Pawai lampion dibuka secara simbolis oleh Bupati Lamongan Yuhronur Efendi dengan memukul bedug yang diiringi tabuhan rebana bersama unsur Forum Koordinasi Pimpinan Daerah (Forkopimda).
Bupati yang akrab disapa Pak Yes tersebut menegaskan, pawai lampion bukan sekadar agenda seremonial tahunan, melainkan tradisi budaya religius yang sarat makna dan perlu terus dilestarikan oleh masyarakat Lamongan.

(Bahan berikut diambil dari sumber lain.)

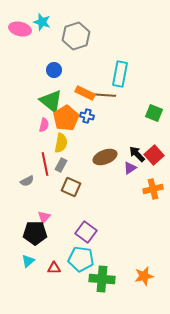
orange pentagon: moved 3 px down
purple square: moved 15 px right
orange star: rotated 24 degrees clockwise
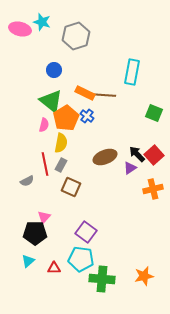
cyan rectangle: moved 12 px right, 2 px up
blue cross: rotated 24 degrees clockwise
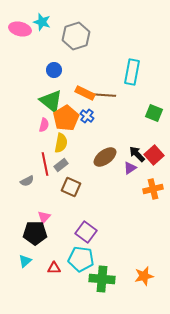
brown ellipse: rotated 15 degrees counterclockwise
gray rectangle: rotated 24 degrees clockwise
cyan triangle: moved 3 px left
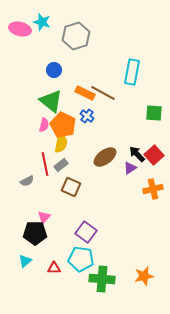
brown line: moved 2 px up; rotated 25 degrees clockwise
green square: rotated 18 degrees counterclockwise
orange pentagon: moved 3 px left, 7 px down; rotated 15 degrees counterclockwise
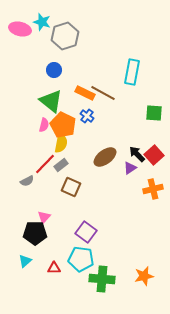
gray hexagon: moved 11 px left
red line: rotated 55 degrees clockwise
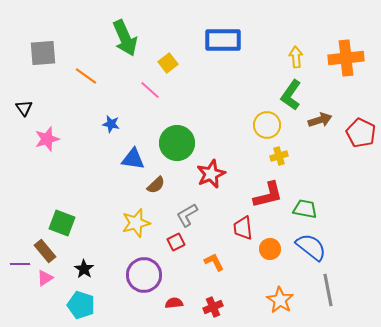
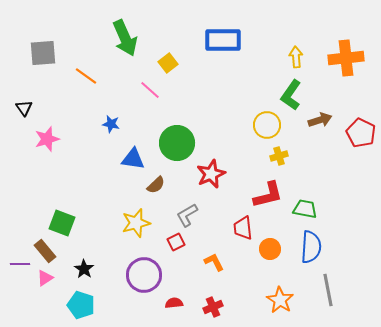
blue semicircle: rotated 56 degrees clockwise
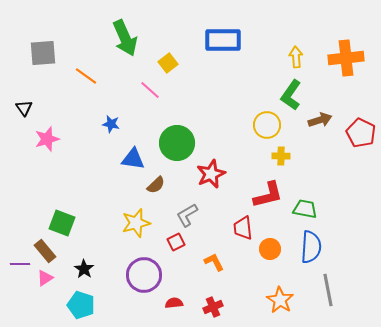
yellow cross: moved 2 px right; rotated 18 degrees clockwise
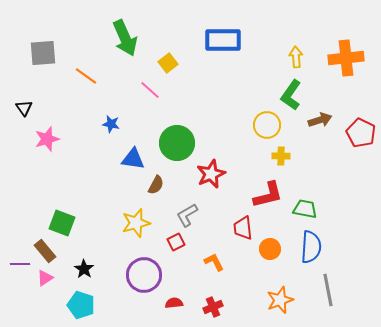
brown semicircle: rotated 18 degrees counterclockwise
orange star: rotated 20 degrees clockwise
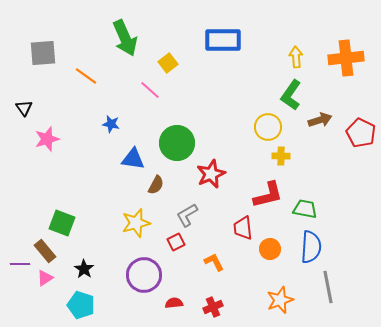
yellow circle: moved 1 px right, 2 px down
gray line: moved 3 px up
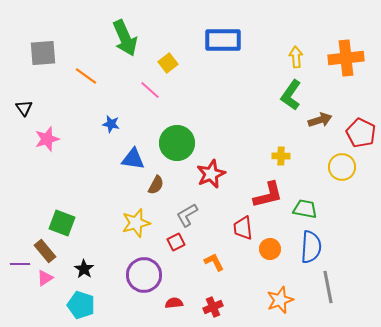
yellow circle: moved 74 px right, 40 px down
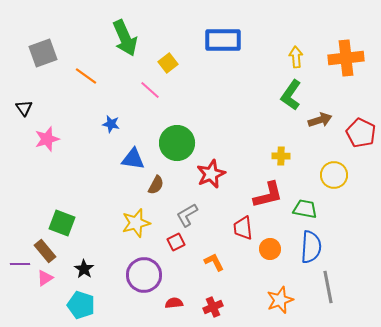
gray square: rotated 16 degrees counterclockwise
yellow circle: moved 8 px left, 8 px down
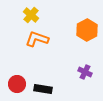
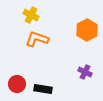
yellow cross: rotated 14 degrees counterclockwise
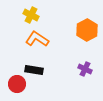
orange L-shape: rotated 15 degrees clockwise
purple cross: moved 3 px up
black rectangle: moved 9 px left, 19 px up
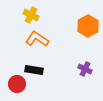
orange hexagon: moved 1 px right, 4 px up
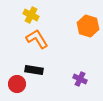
orange hexagon: rotated 15 degrees counterclockwise
orange L-shape: rotated 25 degrees clockwise
purple cross: moved 5 px left, 10 px down
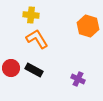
yellow cross: rotated 21 degrees counterclockwise
black rectangle: rotated 18 degrees clockwise
purple cross: moved 2 px left
red circle: moved 6 px left, 16 px up
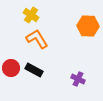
yellow cross: rotated 28 degrees clockwise
orange hexagon: rotated 15 degrees counterclockwise
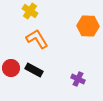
yellow cross: moved 1 px left, 4 px up
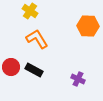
red circle: moved 1 px up
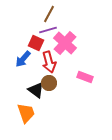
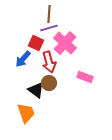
brown line: rotated 24 degrees counterclockwise
purple line: moved 1 px right, 2 px up
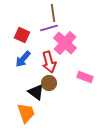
brown line: moved 4 px right, 1 px up; rotated 12 degrees counterclockwise
red square: moved 14 px left, 8 px up
black triangle: moved 2 px down
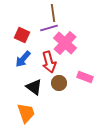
brown circle: moved 10 px right
black triangle: moved 2 px left, 5 px up
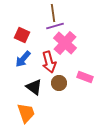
purple line: moved 6 px right, 2 px up
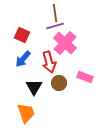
brown line: moved 2 px right
black triangle: rotated 24 degrees clockwise
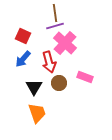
red square: moved 1 px right, 1 px down
orange trapezoid: moved 11 px right
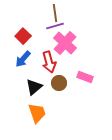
red square: rotated 21 degrees clockwise
black triangle: rotated 18 degrees clockwise
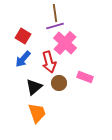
red square: rotated 14 degrees counterclockwise
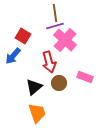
pink cross: moved 3 px up
blue arrow: moved 10 px left, 3 px up
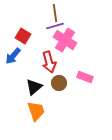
pink cross: rotated 10 degrees counterclockwise
orange trapezoid: moved 1 px left, 2 px up
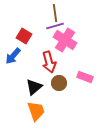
red square: moved 1 px right
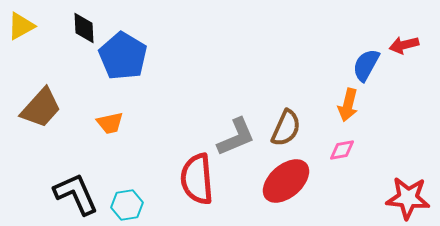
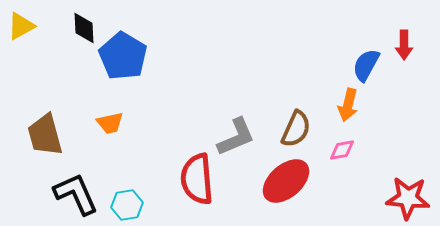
red arrow: rotated 76 degrees counterclockwise
brown trapezoid: moved 4 px right, 27 px down; rotated 123 degrees clockwise
brown semicircle: moved 10 px right, 1 px down
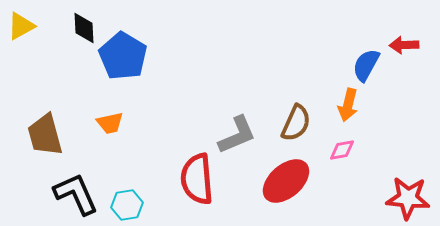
red arrow: rotated 88 degrees clockwise
brown semicircle: moved 6 px up
gray L-shape: moved 1 px right, 2 px up
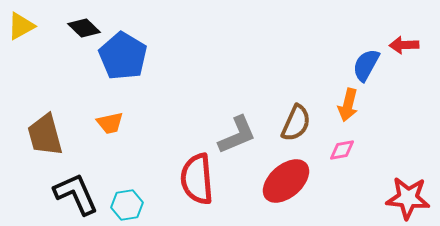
black diamond: rotated 44 degrees counterclockwise
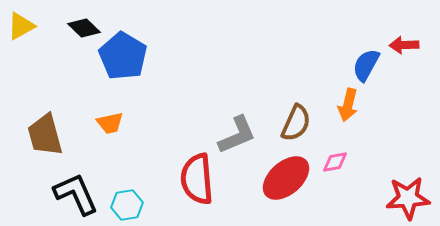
pink diamond: moved 7 px left, 12 px down
red ellipse: moved 3 px up
red star: rotated 9 degrees counterclockwise
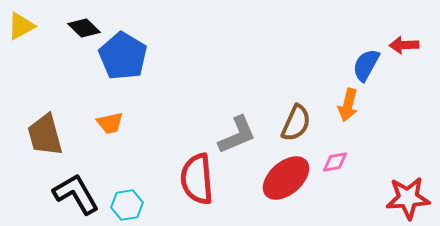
black L-shape: rotated 6 degrees counterclockwise
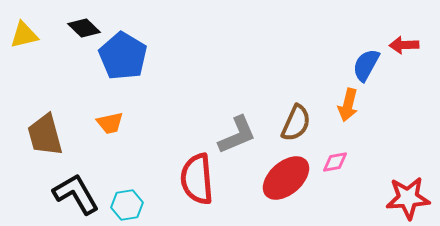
yellow triangle: moved 3 px right, 9 px down; rotated 16 degrees clockwise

"Pawai lampion ini menunjukkan spirit Hijriah yang terus kita rawat sebagai tradisi di Lamongan. Lampion-lampion yang dibawa oleh masyarakat melambangkan cahaya yang menuntun kita menuju kehidupan yang lebih baik, menuju Lamongan yang lebih jaya dan lebih megilan," tutur Pak Yes.
Selain menjadi perayaan Tahun Baru Islam, kegiatan ini juga menjadi refleksi atas berbagai capaian pembangunan yang diraih Kabupaten Lamongan sepanjang tahun 1447 Hijriah. Sejumlah indikator pembangunan menunjukkan tren positif, mulai dari peningkatan indeks pembangunan manusia (IPM) hingga pertumbuhan ekonomi daerah.
Melalui indahnya cahaya lampion yang berjalan beriringan, kita diingatkan kembali akan pentingnya berjalan bersama dalam harmoni, menjaga toleransi, dan merawat keberagaman di tengah masyarakat.